The miniseries’ balance between individual narratives and humanity’s collective destiny remains a bit wobbly throughout. Hurran (who’s recently directed episodes of “Minority Report” and “Doctor Who”) doesn’t give the material any sort of elegant or magisterial vision, a problem exacerbated by the fact that Syfy’s need for commercial interruptions requires the story to be segmented into mini-twists and cliffhangers. Consequently, this “Childhood’s End” is so wrapped up in perpetuating suspense that it’s not very thought-provoking. The miniseries has a professional polish without really seeming particularly awestruck by the deeper implications of what an alien invasion would mean for the human race, what the downsides of life in a utopia would be, or how the world would react once the full scope of the Overlords’ mission becomes clear.
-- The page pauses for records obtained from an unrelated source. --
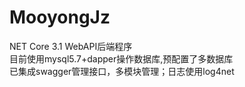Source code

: # MooyongJz
NET Core 3.1 WebAPI后端程序<br/>
目前使用mysql5.7+dapper操作数据库,预配置了多数据库<br/>
已集成swagger管理接口，多模块管理；日志使用log4net<br/>
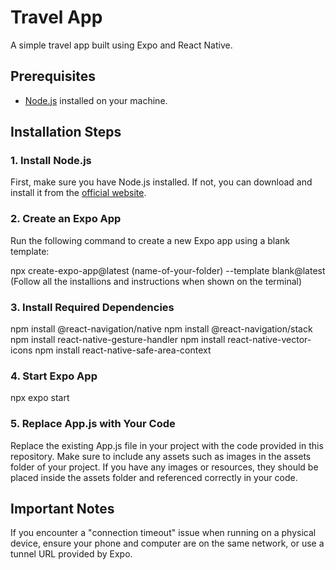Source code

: # Travel App

A simple travel app built using Expo and React Native.

## Prerequisites

- [Node.js](https://nodejs.org/) installed on your machine.

## Installation Steps

### 1. Install Node.js

First, make sure you have Node.js installed. If not, you can download and install it from the [official website](https://nodejs.org/).

### 2. Create an Expo App

Run the following command to create a new Expo app using a blank template:

npx create-expo-app@latest (name-of-your-folder) --template blank@latest <br>
(Follow all the installions and instructions when shown on the terminal)

### 3. Install Required Dependencies
npm install @react-navigation/native
npm install @react-navigation/stack
npm install react-native-gesture-handler
npm install react-native-vector-icons
npm install react-native-safe-area-context

### 4. Start Expo App
npx expo start

### 5. Replace App.js with Your Code
Replace the existing App.js file in your project with the code provided in this repository. Make sure to include any assets such as images in the assets folder of your project.
If you have any images or resources, they should be placed inside the assets folder and referenced correctly in your code.

## Important Notes
If you encounter a "connection timeout" issue when running on a physical device, ensure your phone and computer are on the same network, or use a tunnel URL provided by Expo.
The performances and effects work are both acceptable for cable-TV standards, which is to say that they’re solid but slightly pedestrian. One suspects that the characters are meant to be somewhat anonymous so that they can stand in for large swaths of everyday humans, but actors such as Vogel and Betts can’t bring enough charisma or empathy to underwritten roles. And although there’s an undeniable sadness to the final stretches of “Childhood’s End,” the conclusion doesn’t summon the appropriate amount of shock or self-reflection. It’s hard to be fully invested in the outcome of the human race when the humans we meet aren’t that compelling.
“Childhood’s End” airs in three parts Dec 14, 15 and 16 at 8 p.m. on Syfy.